Substance abuse is only one of many “emergencies”

Man sitting on rock in body of water; image by Keegan Houser, via Unsplash.com.
Man sitting on rock in body of water; image by Keegan Houser, via Unsplash.com.

The opiate crisis and its overdose statistics certainly have underscored the necessity of treatment for those suffering from substance abuse. Crises seem only as important as the media attention given them, so when the COVID-19 pandemic came to the forefront, it became easier for a frightened society to sweep the substance abuse emergency under the public-consciousness rug. In the media, out-of-site is out-of-mind; nevertheless, substance abuse is no less dangerous. 

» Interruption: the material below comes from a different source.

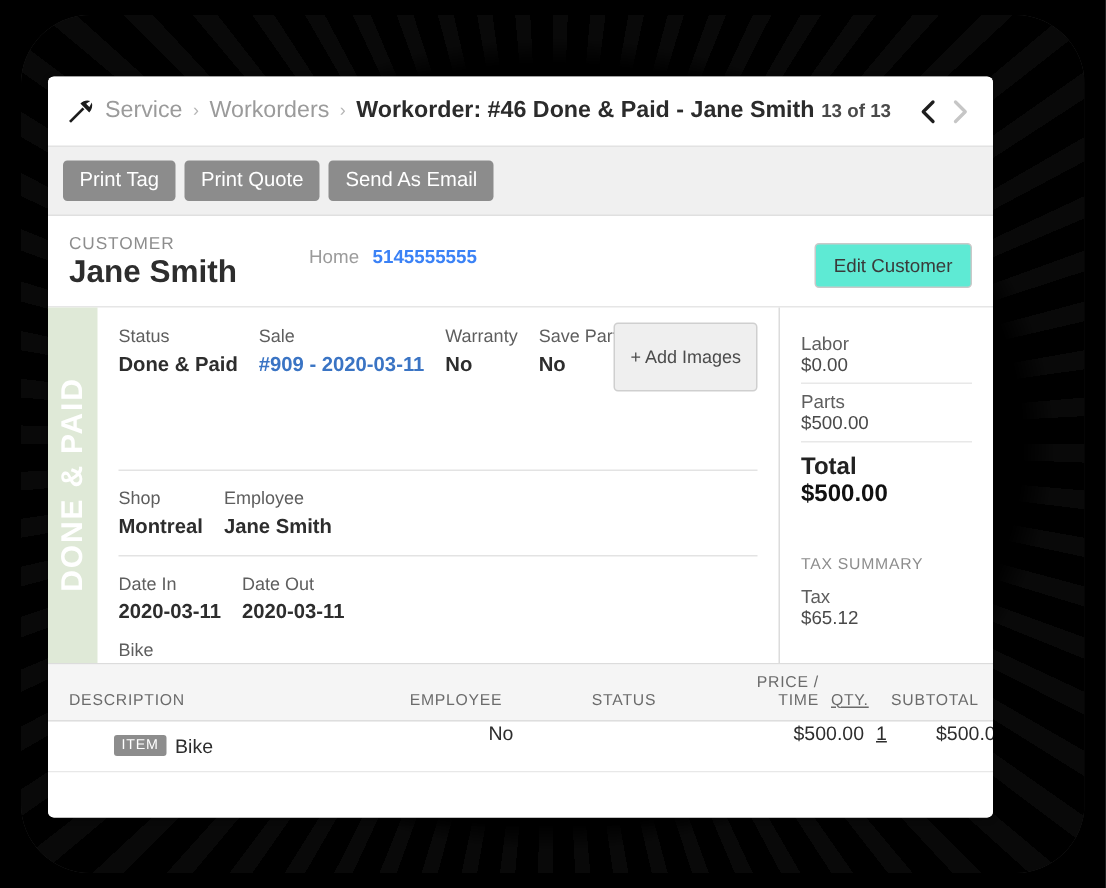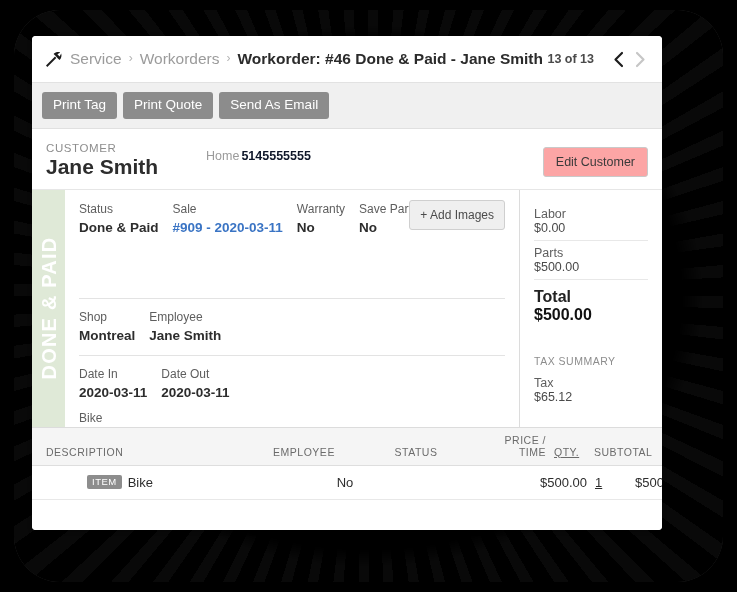"Service" #card { top: 36px -> 51px }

Shelter-in-place = suffer-in-place 

Sheltering-in-place creates obstacles for those who suffer abuse disorders, threatening success:

  • It makes it harder for those on maintenance programs (e.g., methadone programs) to maintain their highly structured treatment regimen.
  • It causes loss or reduction of the aforementioned behavioral therapy and support, removing a big piece of the therapeutic plan. 
  • It causes loss of the support of friends and family—the ones most personally invested in someone’s recovery.
  • Depression and anxiety that normally accompany social isolation become all the more likely in those who rely on socialization for the—suddenly forgotten—emergency of substance abuse. They are traditionally more at risk for mental co-morbidities because of the things that may have made them susceptible to drug abuse in the first place: poverty, post-trauma effects, childhood abuse, and dysfunctional families.
  • It can make more likely the adoption of unhealthy coping mechanisms, such as alcohol and marijuana abuse. 
  • It fosters a misconception that suspension of social life—officially declared by government policy—forgives suspension of abstinence.

Conclusion

A diabetic who needs insulin is just as vulnerable as someone battling substance abuse needing the social interaction of psychological, behavioral, holistic, and group therapy. Using diabetes as an example to compare with substance abuse, each is a disease and each has relied on tailor-made therapeutic approaches. But, while insulin can be mailed to a person who is sheltering-in-place, this is not true for the therapeutic protocols above, needed by those battling abuse disorders, addiction, or who are tenuously engaging in their fragile recovery. It is obvious that we need to keep in mind substance use disorders and addiction and add them to the pre-existing conditions that make COVID-19 concerning, because they present just as much a life-threatening scenario at the personal and societal levels. And, it is just as obvious that the necessity of social isolation complicates substance abuse just as much as it does other co-morbidities.